----- RECORDS TO PROCESS -----
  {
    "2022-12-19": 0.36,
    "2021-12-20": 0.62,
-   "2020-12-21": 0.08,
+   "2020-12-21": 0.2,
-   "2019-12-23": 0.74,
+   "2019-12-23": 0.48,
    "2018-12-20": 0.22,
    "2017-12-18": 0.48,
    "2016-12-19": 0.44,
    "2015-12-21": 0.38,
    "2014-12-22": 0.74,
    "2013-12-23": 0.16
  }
-----
----- RECORDS TO PROCESS -----
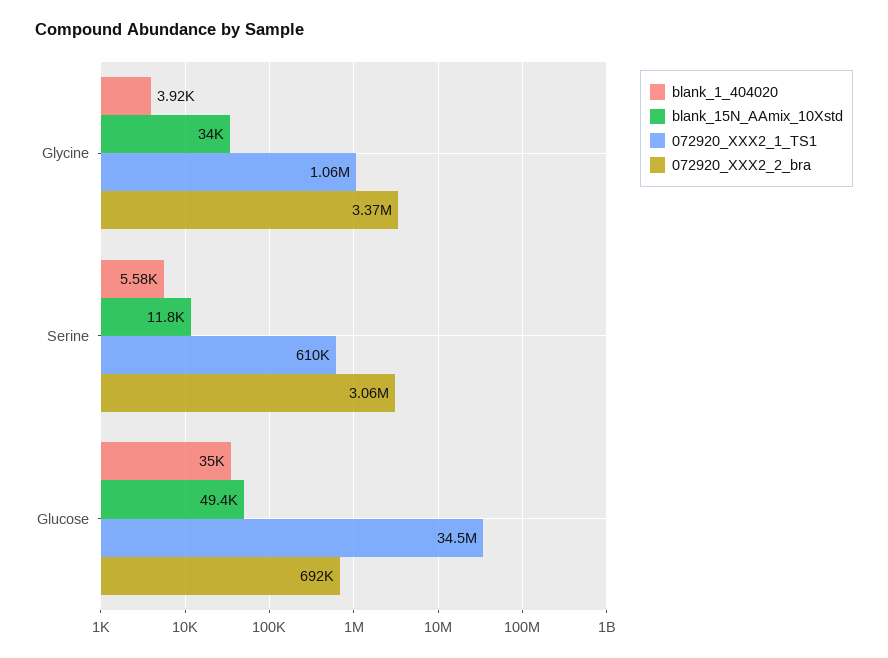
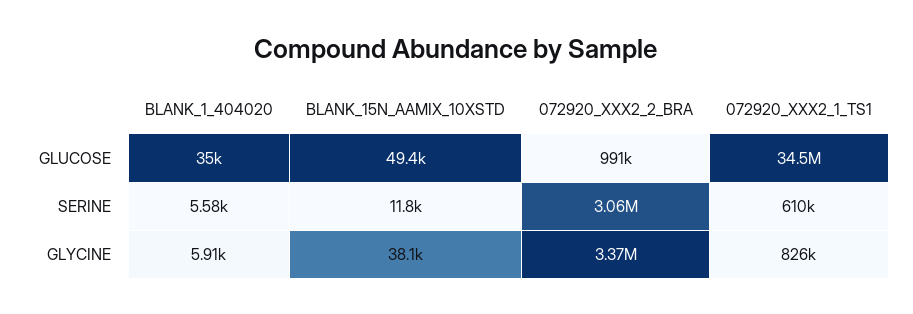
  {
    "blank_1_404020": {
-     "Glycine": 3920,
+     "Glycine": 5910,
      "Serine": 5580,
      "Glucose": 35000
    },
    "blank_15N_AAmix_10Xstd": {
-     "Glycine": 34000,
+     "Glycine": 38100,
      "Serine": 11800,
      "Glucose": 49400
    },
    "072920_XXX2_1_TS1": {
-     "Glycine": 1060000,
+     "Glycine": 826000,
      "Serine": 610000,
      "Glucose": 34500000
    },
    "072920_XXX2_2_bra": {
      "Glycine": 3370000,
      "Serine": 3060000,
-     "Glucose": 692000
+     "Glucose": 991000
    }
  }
-----
----- RECORDS TO PROCESS -----
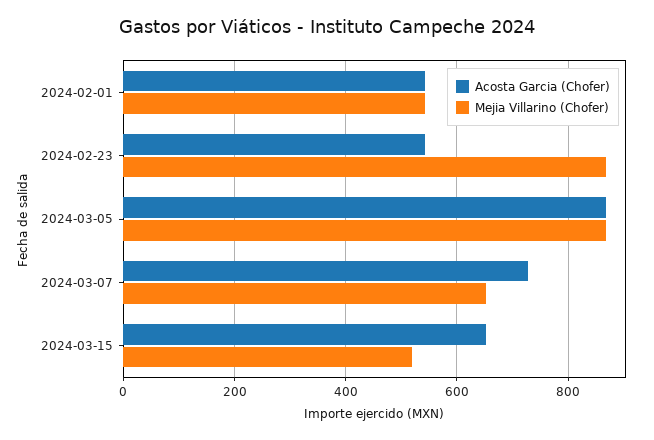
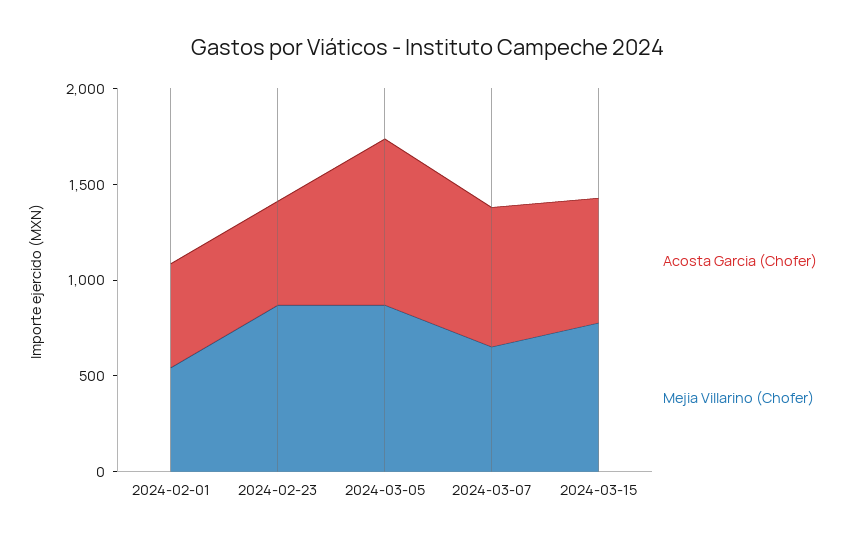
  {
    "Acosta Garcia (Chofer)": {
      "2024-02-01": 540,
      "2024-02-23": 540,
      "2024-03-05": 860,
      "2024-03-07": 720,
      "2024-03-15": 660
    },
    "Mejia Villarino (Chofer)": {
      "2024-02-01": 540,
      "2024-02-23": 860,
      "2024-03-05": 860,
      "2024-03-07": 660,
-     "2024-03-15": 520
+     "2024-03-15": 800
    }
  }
-----
* [TO DO]: Among the records above, find the lines that contain "Serine" and copy every one.

* [WORKED SOLUTION]:
      "Serine": 5580,
      "Serine": 11800,
      "Serine": 610000,
      "Serine": 3060000,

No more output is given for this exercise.